TASK TO COMPLETE: When you reach the line containing "M838,2C824,65 820,150 859,205C887,246" in the entries below, begin reproducing lines exactly, and stop once the line containing "M507,505C510,563 529,653 554,706C574,749" is done.

====== THE INPUT

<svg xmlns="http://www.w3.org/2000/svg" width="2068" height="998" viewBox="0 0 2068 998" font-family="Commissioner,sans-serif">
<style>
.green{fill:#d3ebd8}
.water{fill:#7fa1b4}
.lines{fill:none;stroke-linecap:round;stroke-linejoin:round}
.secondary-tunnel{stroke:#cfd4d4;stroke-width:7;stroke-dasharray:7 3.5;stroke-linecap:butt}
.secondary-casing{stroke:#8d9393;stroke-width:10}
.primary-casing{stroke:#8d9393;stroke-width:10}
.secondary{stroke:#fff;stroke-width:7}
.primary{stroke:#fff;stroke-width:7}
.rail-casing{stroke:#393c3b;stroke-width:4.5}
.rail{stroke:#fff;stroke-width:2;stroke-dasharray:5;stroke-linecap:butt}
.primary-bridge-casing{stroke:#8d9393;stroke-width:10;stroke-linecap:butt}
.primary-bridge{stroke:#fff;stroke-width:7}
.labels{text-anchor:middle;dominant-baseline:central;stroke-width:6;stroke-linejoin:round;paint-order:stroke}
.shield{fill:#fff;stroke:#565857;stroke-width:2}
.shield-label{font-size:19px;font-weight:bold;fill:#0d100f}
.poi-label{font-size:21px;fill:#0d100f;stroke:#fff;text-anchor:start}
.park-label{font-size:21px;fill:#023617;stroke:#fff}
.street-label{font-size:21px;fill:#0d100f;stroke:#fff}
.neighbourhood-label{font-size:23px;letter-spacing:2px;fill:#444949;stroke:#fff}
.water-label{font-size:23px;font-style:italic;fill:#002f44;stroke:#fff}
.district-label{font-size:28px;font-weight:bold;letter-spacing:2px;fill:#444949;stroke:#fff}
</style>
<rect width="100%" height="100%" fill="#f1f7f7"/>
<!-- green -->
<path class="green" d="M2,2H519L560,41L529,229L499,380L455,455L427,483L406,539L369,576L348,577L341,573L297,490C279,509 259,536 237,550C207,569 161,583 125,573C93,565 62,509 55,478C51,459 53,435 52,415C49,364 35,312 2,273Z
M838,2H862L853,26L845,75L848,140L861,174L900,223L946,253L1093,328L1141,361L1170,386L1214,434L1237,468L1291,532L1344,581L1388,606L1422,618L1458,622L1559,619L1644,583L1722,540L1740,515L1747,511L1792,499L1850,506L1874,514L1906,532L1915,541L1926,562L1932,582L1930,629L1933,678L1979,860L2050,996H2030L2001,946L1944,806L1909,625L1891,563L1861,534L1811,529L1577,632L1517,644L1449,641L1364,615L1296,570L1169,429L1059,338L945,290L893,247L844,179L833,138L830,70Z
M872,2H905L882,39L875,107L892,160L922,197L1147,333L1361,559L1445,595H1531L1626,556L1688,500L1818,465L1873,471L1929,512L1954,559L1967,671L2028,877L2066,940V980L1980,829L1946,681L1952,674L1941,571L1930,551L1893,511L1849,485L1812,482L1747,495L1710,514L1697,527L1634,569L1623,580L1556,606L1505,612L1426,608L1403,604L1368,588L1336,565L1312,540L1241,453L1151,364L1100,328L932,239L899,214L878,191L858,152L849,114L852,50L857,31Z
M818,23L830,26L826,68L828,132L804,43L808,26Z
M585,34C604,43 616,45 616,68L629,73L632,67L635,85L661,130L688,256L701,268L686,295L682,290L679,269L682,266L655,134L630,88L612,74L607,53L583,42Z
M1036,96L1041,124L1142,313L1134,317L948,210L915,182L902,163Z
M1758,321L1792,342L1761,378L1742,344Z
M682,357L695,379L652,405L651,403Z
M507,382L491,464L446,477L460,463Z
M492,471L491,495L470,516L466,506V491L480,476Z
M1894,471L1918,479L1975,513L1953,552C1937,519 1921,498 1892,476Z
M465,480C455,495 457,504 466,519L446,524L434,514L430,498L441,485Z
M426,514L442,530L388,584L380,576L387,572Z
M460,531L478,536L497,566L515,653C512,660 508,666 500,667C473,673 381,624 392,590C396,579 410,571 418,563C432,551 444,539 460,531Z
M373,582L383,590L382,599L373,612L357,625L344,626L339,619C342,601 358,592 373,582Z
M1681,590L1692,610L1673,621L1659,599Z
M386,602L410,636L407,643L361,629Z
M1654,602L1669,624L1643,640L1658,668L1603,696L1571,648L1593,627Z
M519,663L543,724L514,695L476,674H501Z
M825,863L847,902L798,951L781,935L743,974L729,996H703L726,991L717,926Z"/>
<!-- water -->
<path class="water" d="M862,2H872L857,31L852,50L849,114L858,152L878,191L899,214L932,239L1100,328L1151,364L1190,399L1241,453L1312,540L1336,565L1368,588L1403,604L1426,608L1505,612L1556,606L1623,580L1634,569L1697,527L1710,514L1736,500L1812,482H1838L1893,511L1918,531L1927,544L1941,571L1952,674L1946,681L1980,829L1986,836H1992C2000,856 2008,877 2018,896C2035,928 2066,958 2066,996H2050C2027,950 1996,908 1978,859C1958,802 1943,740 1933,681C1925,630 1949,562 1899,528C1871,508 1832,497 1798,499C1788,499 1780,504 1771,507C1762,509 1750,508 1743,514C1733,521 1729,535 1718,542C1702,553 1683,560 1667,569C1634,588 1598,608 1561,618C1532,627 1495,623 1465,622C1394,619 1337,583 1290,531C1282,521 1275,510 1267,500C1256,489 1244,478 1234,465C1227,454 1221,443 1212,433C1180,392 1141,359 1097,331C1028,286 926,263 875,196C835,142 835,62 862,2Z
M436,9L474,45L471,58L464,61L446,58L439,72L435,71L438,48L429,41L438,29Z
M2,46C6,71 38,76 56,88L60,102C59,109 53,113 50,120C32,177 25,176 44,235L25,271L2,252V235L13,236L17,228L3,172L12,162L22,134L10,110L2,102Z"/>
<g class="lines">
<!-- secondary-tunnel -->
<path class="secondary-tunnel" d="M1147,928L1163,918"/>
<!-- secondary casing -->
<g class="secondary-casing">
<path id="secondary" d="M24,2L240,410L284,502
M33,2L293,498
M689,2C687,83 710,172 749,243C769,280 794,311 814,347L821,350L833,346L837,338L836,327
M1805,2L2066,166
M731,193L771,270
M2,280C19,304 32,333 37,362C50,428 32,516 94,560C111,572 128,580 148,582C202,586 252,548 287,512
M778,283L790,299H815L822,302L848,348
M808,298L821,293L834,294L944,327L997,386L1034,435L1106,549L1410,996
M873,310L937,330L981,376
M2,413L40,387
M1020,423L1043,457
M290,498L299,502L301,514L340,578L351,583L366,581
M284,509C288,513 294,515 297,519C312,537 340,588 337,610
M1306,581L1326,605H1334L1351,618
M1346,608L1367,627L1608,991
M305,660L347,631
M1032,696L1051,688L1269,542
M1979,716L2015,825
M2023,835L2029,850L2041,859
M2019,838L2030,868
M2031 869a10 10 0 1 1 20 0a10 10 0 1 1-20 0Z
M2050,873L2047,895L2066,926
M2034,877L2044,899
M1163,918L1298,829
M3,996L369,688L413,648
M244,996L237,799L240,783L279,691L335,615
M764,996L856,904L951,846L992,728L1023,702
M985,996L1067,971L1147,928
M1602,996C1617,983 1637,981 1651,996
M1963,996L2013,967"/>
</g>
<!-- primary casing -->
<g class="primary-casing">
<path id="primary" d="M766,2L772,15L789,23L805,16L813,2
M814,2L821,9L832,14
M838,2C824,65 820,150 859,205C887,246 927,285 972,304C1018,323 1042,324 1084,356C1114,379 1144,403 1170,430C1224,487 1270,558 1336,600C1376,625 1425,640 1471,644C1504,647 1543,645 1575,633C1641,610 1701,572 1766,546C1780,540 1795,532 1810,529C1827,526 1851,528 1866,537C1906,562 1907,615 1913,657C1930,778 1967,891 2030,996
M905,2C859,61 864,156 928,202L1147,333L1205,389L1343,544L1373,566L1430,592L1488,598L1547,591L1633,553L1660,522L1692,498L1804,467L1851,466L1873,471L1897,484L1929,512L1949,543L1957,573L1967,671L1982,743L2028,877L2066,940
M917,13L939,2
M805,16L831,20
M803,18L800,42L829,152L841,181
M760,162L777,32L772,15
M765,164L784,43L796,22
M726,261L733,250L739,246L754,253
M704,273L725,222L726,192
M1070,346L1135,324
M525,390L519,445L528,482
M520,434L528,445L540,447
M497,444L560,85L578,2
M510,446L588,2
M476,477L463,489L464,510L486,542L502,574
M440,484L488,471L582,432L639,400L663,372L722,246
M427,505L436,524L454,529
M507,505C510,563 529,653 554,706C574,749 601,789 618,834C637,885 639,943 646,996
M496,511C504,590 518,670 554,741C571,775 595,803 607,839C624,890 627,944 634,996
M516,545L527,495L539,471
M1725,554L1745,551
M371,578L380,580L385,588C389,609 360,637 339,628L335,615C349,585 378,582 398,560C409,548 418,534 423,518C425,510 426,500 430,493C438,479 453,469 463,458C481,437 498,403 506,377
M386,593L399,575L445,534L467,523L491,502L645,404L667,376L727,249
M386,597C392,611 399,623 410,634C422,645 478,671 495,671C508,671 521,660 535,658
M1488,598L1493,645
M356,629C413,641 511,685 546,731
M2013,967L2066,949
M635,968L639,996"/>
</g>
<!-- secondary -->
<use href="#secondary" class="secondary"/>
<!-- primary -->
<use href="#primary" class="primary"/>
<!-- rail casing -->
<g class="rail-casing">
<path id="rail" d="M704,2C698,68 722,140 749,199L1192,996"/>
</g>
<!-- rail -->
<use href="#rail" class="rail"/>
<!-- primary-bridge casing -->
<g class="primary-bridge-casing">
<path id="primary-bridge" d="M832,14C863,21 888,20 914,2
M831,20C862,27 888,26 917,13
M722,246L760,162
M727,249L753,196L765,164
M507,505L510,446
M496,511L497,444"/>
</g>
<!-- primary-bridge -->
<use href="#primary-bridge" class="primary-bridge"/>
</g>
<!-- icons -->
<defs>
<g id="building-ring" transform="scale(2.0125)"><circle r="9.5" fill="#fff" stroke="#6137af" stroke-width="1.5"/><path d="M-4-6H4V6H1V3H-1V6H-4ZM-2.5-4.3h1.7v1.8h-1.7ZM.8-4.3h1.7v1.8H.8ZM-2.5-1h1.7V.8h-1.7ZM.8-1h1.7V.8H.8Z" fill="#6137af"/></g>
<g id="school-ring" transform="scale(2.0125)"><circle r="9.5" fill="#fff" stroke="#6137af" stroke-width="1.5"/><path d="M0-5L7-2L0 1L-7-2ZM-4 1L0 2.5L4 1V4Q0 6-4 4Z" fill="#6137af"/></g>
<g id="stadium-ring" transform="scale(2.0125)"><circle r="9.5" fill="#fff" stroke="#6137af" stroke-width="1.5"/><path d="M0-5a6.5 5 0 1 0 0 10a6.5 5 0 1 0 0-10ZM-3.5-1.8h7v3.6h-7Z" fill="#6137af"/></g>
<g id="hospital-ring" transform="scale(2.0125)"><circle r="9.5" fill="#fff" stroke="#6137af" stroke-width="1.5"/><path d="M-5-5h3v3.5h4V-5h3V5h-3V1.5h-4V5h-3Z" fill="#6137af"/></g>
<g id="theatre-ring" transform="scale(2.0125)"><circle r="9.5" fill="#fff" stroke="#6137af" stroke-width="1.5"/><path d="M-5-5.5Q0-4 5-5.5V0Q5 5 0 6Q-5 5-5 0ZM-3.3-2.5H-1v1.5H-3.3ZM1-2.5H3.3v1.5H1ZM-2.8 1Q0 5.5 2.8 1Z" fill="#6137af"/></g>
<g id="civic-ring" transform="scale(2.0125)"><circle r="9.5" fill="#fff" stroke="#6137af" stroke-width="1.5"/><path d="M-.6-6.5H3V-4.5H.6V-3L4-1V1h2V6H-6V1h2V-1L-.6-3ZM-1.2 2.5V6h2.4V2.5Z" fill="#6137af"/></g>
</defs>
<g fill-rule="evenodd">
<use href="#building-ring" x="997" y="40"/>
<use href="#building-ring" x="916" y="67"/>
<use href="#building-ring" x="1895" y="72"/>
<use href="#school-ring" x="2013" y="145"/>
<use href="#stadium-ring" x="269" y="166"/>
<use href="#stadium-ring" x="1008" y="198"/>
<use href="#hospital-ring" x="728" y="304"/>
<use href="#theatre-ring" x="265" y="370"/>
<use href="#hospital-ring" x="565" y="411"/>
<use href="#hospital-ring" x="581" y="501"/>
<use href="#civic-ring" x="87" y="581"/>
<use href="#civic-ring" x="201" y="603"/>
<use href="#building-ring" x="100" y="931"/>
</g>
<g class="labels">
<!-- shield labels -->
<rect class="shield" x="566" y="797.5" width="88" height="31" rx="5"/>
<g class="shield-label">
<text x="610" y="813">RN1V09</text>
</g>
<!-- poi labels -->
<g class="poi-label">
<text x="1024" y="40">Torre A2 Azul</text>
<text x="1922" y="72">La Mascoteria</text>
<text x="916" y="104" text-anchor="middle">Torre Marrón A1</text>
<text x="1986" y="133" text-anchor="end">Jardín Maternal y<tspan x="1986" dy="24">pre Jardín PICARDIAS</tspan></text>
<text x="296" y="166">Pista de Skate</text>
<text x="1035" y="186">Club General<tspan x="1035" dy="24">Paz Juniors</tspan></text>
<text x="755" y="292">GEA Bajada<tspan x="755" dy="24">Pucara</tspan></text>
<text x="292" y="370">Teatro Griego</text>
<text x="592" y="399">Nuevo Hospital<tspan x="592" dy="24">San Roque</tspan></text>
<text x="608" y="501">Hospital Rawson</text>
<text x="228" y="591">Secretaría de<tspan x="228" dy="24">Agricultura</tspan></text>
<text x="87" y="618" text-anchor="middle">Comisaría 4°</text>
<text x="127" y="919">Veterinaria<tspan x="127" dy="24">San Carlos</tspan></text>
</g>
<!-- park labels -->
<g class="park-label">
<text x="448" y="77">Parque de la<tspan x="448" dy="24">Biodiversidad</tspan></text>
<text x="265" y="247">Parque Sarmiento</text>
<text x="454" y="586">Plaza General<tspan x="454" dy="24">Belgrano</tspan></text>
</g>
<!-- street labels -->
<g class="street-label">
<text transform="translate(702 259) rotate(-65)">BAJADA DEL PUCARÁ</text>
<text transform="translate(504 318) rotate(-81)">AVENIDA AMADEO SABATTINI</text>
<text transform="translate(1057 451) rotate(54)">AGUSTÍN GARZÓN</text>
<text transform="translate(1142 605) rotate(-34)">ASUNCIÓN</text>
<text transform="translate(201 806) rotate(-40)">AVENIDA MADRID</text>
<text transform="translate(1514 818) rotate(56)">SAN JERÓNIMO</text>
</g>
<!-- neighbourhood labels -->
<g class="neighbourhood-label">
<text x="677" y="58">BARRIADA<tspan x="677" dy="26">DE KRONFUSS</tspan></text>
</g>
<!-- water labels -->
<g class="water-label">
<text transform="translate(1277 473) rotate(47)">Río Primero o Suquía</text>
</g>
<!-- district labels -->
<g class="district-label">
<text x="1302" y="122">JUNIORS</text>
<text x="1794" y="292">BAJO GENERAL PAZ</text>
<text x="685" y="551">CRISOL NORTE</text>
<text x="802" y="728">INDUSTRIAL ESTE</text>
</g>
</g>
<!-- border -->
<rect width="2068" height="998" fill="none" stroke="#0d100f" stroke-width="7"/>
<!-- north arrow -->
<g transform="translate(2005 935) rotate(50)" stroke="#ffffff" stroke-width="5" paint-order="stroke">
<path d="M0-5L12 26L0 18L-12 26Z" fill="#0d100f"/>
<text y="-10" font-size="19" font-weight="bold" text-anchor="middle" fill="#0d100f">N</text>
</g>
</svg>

============

ANSWER:
M838,2C824,65 820,150 859,205C887,246 927,285 972,304C1018,323 1042,324 1084,356C1114,379 1144,403 1170,430C1224,487 1270,558 1336,600C1376,625 1425,640 1471,644C1504,647 1543,645 1575,633C1641,610 1701,572 1766,546C1780,540 1795,532 1810,529C1827,526 1851,528 1866,537C1906,562 1907,615 1913,657C1930,778 1967,891 2030,996
M905,2C859,61 864,156 928,202L1147,333L1205,389L1343,544L1373,566L1430,592L1488,598L1547,591L1633,553L1660,522L1692,498L1804,467L1851,466L1873,471L1897,484L1929,512L1949,543L1957,573L1967,671L1982,743L2028,877L2066,940
M917,13L939,2
M805,16L831,20
M803,18L800,42L829,152L841,181
M760,162L777,32L772,15
M765,164L784,43L796,22
M726,261L733,250L739,246L754,253
M704,273L725,222L726,192
M1070,346L1135,324
M525,390L519,445L528,482
M520,434L528,445L540,447
M497,444L560,85L578,2
M510,446L588,2
M476,477L463,489L464,510L486,542L502,574
M440,484L488,471L582,432L639,400L663,372L722,246
M427,505L436,524L454,529
M507,505C510,563 529,653 554,706C574,749 601,789 618,834C637,885 639,943 646,996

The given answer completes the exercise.